Succes heeft een prijs. Liverpool Football Club is een grote club anno 2021. Bijna was dat anders gelopen. In de jaren ’90, toen het Engelse voetbal langzaam de poorten opende voor bezoekers uit andere Europese landen, raakten de Reds in verval. Net op tijd voor de écht grote revolutie herpakte Liverpool zich. De spectaculaire Champions League-finale van 2005 is door de hele wereld gezien. De Premier League ging in die jaren net wereldwijd, waardoor Steven Gerrard c.s. populair werden van Bangkok tot Buenos Aires.
Koppel daaraan: goedkope vluchten. Vanaf Schiphol vlieg je binnen een uur naar John Lennon Airport, en voor de prijzen hoef je het niet te laten. Liverpool, dat zich lang niet inliet met commercialisme – ten tijde van de CL-finale van 2005 had de club niet eens een volwaardige webshop – moest het voetbaltoerisme wel omarmen om de plots herwonnen aansluiting met de Europese topclubs niet weer kwijt te spelen.
Begrijpelijk, maar niet direct sfeerverhogend. Iedere thuiswedstrijd worden de tribunes van Anfield bevolkt door duizenden toeristen uit alle windstreken, die voor een vermogen op de legale of zwarte markt hun toegangsbewijs kochten. Problematisch is dat velen van hen niet voor de wedstrijd komen, maar slechts voor de fotogelegenheden.
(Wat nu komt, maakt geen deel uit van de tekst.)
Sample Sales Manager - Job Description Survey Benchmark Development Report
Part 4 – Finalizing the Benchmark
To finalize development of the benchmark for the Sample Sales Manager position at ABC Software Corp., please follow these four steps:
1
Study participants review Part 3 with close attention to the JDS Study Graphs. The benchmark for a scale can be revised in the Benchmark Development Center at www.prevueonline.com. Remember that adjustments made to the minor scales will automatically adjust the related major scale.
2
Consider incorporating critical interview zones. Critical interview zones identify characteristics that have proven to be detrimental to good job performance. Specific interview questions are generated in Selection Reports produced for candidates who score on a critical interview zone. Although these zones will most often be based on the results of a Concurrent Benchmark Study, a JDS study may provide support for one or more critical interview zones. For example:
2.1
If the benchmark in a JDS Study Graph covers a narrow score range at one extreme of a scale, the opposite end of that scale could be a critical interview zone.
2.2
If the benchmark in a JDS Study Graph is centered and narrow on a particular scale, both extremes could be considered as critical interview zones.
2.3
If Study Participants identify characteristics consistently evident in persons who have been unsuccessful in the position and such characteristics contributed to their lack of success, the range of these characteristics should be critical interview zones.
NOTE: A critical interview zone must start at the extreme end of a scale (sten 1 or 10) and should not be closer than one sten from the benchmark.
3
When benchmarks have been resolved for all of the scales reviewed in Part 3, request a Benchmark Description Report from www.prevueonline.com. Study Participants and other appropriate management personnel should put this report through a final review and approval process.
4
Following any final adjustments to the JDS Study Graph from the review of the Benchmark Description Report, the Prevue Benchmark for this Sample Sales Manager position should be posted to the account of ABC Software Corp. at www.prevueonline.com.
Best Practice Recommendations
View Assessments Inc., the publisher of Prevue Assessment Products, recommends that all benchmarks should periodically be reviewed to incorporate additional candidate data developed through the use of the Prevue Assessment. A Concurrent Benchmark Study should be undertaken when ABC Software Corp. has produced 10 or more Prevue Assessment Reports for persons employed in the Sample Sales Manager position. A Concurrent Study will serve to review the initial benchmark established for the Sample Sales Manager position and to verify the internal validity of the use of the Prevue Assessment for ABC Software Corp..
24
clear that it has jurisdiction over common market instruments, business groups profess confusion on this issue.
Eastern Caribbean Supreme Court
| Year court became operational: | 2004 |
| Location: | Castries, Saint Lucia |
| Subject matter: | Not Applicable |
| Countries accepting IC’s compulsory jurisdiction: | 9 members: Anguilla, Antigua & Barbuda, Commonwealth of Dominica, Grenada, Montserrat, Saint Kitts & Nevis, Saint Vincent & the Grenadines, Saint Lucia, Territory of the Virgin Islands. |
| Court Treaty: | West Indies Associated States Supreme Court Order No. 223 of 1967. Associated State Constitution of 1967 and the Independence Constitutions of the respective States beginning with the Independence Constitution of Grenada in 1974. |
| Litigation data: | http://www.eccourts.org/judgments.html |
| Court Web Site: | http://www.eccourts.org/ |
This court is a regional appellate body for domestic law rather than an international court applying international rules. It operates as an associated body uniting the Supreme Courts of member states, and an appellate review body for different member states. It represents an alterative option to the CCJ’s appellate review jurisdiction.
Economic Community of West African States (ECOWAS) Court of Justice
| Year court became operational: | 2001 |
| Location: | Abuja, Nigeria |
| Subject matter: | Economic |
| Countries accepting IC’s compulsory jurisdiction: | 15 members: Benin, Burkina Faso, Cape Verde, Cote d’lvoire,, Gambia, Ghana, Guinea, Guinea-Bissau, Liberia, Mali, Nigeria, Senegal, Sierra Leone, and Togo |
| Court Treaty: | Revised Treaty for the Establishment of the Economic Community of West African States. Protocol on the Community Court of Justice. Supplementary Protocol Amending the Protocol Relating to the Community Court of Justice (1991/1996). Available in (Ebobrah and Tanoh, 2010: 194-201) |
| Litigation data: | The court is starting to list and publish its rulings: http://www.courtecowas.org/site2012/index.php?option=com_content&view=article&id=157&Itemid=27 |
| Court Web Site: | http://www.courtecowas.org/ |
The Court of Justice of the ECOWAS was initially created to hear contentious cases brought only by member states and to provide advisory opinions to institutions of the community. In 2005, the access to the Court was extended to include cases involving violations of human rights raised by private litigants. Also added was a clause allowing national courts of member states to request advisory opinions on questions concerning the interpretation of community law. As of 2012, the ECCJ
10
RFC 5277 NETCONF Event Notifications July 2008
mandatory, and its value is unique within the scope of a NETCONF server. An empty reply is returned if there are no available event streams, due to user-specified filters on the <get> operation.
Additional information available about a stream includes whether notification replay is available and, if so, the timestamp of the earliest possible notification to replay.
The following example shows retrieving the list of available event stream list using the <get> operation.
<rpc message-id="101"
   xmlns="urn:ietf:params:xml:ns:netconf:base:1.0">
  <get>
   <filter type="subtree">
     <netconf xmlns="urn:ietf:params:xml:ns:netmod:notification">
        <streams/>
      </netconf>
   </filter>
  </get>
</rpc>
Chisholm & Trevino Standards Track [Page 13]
Een kiekje met het beeld van Bill Shankly, een kekke selfie met The Kop als achtergrond, maar verder… Een deel van hen bezoekt Anfield wél om negentig minuten mee te leven, maar grosso modo is toerisme niet bevorderlijk voor de voetbalsfeer.
Disneyland Anfield, sneren die van Everton. Jaloezie? Ja, maar vermengd met de waarheid. Een bezoek aan Anfield is niet meer zo authentiek als het was, maar bevat nog altijd volop kippenvel. In elk geval gegarandeerd: het You’ll Never Walk Alone vooraf. Een klein liedje, groots opgevoerd door dik vijftigduizend gelovigen in alle kleuren en vormen. Veel echter wordt het niet. We zijn Gerry Marsden veel verschuldigd. Rust zacht.